The statement that $\sideset{^{56}}{}{\text{Fe}}$ has the highest binding energy per nucleon means that lighter nuclei fusing towards $\text{Fe}$ will generate energy and heavier elements fissioning towards $\text{Fe}$ will generate energy because the $\text{Fe}$ ground state has the most negative binding energy per nucleon. Hope that makes it clear(er).
By the way, this image is from a very helpful article which should also be helpful for understanding this issue.
If you look at our observable universe, there is no bulk antimatter. Physicists discovered antimatter experimentally, and the present standard model of physics posits the existence of antimatter.
BUT to generate antimatter , one has to spend at least the energy of generating twice the mass, particle and antiparticle, and this can only happen in an accelerator which will have to be fed with a lot more extra energy so that the beams, colliding or hitting targets, can generate the particle antiparticle pair.
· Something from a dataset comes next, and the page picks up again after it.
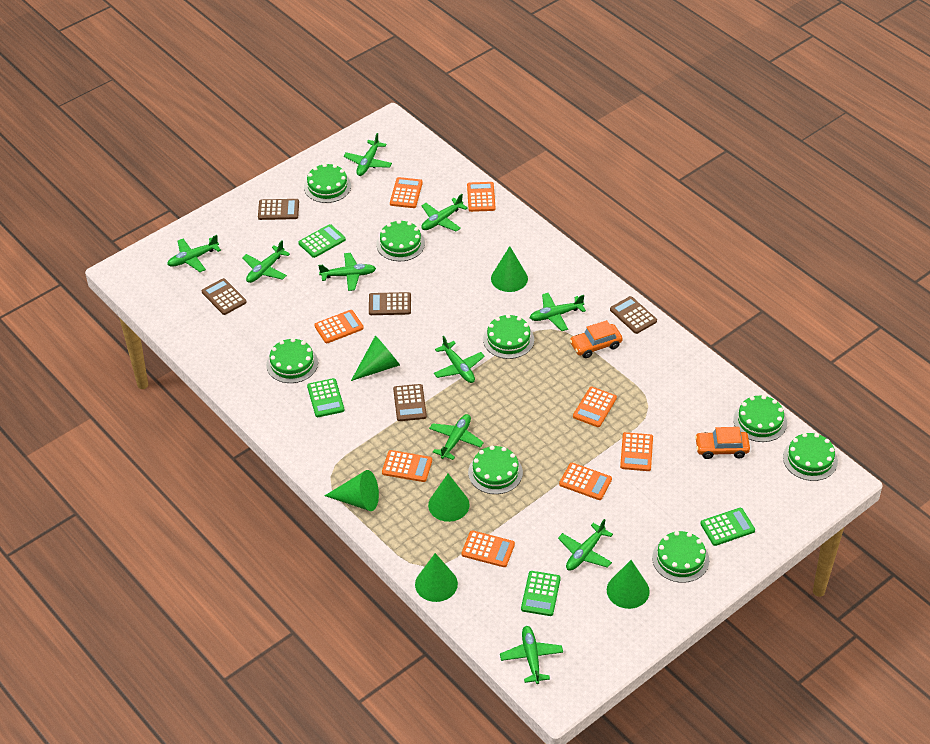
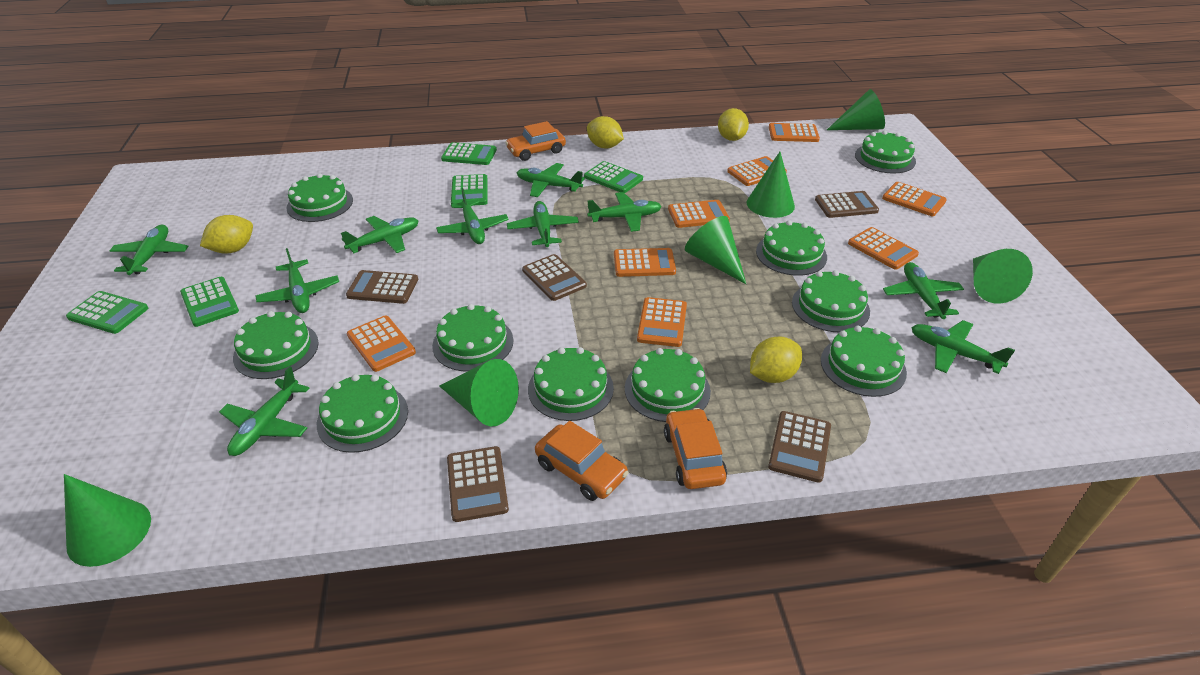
green cake: 8 -> 10
green calculator: 4 -> 5
orange car: 2 -> 3
yellow lemon: 0 -> 4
They come in pairs because of conservations laws, lepton number for electrons and positrons, baryon number for protons and antiprotons.
Fusion utilizes the existing nuclear state taking advantage of the binding energy curve, rearanging existing particles not creating new ones.
With this in mind, :
can antimatter ever actually be superior to fusion in terms of being used to generate electricity?
No.
is trying to develop the most efficient form of fusion (possibly combining a fission cycle) the best way to go about it
In terms of energy in energy out yes, it is much more efficient.
if we can bypass engineering issues, in principle, antimatter electricity generation could one day be superior (more useful energy out for what we put in
Not for cost, creating antiparticles is very costly.
For usefulness in space travel, if antimatter could be stored, which I find doubtful, it might be efficient. At the moment though magnetic fields are needed to store antimatter plasma, and those are also energy eaters. All in all fusion wins in the energy balance sheet.
Best Answer
Matter-antimatter annihilation, such as an electron annihilating with a positron to form two high-energy photons, can convert 100% of the mass into radiation. So fission and fusion are far from the most efficient ways to convert mass into other forms of energy. Unfortunately, the universe appears to contain almost no antimatter.